After running MEMD_opt.py, three CSV files will be generated in the output directory:

1. out_org.csv: This file contains the original robot motor data after conversion, without any processing. It represents the unaltered motion data.
2. out_hhtFT.csv: This file contains the denoised motion data based on Fourier Transform. It represents the motion data after applying traditional Fourier-based denoising.
3. out_hhtAgr.csv: This file contains the processed motion data using our proposed method as described in the paper. This represents the optimized motion data according to the algorithm introduced in our research.
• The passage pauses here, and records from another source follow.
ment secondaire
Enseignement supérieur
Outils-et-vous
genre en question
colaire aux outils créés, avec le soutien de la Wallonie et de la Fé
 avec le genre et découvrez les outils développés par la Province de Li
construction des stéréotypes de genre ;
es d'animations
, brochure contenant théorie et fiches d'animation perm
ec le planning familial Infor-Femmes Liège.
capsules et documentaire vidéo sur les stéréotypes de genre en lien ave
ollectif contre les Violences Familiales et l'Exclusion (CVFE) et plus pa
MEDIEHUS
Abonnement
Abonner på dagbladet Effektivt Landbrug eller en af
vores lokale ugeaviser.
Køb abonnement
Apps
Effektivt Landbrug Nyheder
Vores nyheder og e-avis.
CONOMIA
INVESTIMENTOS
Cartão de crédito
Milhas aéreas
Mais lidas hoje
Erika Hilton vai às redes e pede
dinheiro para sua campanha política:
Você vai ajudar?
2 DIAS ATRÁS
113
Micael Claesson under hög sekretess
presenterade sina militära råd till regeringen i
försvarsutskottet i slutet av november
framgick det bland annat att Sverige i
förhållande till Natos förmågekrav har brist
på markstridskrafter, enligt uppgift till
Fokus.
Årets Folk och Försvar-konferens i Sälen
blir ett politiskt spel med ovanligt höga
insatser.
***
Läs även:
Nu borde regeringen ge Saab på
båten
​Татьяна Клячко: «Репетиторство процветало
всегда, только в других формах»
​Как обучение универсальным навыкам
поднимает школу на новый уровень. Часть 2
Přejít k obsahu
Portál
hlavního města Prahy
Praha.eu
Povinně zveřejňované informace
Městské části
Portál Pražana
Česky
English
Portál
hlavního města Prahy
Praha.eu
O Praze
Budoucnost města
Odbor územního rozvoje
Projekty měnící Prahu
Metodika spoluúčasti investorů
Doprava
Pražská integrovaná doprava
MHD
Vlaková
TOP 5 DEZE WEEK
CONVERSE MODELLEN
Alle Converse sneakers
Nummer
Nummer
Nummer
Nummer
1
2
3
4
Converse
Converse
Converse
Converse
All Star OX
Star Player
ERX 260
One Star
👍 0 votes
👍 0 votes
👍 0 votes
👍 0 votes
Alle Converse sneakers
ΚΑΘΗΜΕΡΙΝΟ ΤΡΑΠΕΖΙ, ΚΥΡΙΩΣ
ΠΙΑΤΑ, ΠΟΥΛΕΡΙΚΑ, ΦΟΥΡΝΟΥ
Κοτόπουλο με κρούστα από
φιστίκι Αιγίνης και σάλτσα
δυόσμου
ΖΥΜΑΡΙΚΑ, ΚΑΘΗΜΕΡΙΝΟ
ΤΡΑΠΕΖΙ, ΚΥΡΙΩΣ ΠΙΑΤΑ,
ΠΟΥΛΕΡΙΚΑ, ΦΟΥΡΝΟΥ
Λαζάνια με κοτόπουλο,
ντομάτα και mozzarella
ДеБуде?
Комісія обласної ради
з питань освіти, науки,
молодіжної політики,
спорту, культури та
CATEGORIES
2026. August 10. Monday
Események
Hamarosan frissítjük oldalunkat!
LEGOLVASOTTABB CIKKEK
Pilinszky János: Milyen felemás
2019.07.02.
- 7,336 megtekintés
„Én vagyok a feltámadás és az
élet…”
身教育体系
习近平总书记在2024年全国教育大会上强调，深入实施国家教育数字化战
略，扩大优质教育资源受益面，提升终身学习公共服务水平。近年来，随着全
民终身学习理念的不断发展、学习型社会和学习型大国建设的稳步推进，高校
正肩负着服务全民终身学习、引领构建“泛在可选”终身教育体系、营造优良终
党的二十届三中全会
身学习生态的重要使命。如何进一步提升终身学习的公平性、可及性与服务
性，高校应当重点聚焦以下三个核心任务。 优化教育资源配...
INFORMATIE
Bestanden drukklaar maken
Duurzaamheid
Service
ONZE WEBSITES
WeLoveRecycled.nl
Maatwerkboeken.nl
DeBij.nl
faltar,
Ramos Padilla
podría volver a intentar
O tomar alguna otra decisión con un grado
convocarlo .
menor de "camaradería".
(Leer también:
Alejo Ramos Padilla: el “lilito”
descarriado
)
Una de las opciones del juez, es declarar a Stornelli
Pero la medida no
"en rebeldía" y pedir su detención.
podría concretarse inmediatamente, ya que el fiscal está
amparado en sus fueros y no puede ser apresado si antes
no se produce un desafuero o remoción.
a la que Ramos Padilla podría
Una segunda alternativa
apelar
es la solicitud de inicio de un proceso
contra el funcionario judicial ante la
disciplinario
These files are generated in the specified output directory after running the script, and they can be used for further analysis or for applying the processed motion data to the NAO robot.

2. apply_motion_NAO.py

After generating optimized CSV data, this script is used to apply the data to a NAO robot or simulator. This script runs in a Python 2.7 environment and requires the NAOqi SDK and Choregraphe software (if using a simulator). You need to specify the path to the data and the robot IP address.

Command-Line Arguments

• --ip: The IP address of the robot ("localhost" for the simulator, "nao.lan" for the real robot).
• --port: The port number for the NAO simulator (required if ip is "localhost").
• --motionpath: The directory containing the motion data.
• --datapath: The CSV file containing the motion data to be applied.

Examples

For the Simulator:

python apply_motion_NAO.py --ip "localhost" --port [port number] --motionpath "./punch/" --datapath "out_hhtAgr.csv"

For the Real Robot:

python apply_motion_NAO.py --ip "nao.lan" --motionpath "./punch/" --datapath "out_hhtAgr.csv"

Important Notes:

• Python 2.7 is required to run apply_motion_NAO.py.
• Ensure that the NAOqi SDK is properly installed and configured.
• If using a simulator, make sure Choregraphe software is installed, and a NAO 6 simulator is running with the correct port number.
• The --port [port number] should be replaced with the actual port number displayed in Choregraphe when the NAO virtual robot is running. This port number may change each time you start the simulator.

Demonstration

Here is a demonstration of the motion processing using the "punch" example. The video shows the replay of the processed motion data on the NAO robot in the simulator after executing the script.

Article Reference

This repository is based on the research paper:

@ARTICLE{10652882,
  author={Dong, Ran and Chang, Qiong and Er, Meng Joo and Zhong, Junpei and Ikuno, Soichiro},
  journal={IEEE/ASME Transactions on Mechatronics}, 
  title={Motion Capture-Based Robotic Imitation: A Keyframeless Implementation Method Using Multivariate Empirical Mode Decomposition}, 
  year={2025},
  volume={30},
  number={3},
  pages={1947-1958},
  keywords={Robots;Motion capture;Motors;Frequency-domain analysis;Robot motion;Legged locomotion;Humanoid robots;Biomechanics;deep learning;empirical mode decomposition (EMD);frequency control;motion measurement;robot motion},
  doi={10.1109/TMECH.2024.3440642}}

If you use this code or any part of it in your research, please cite the above paper.

License

This project is licensed under the MIT License - see the LICENSE file for details.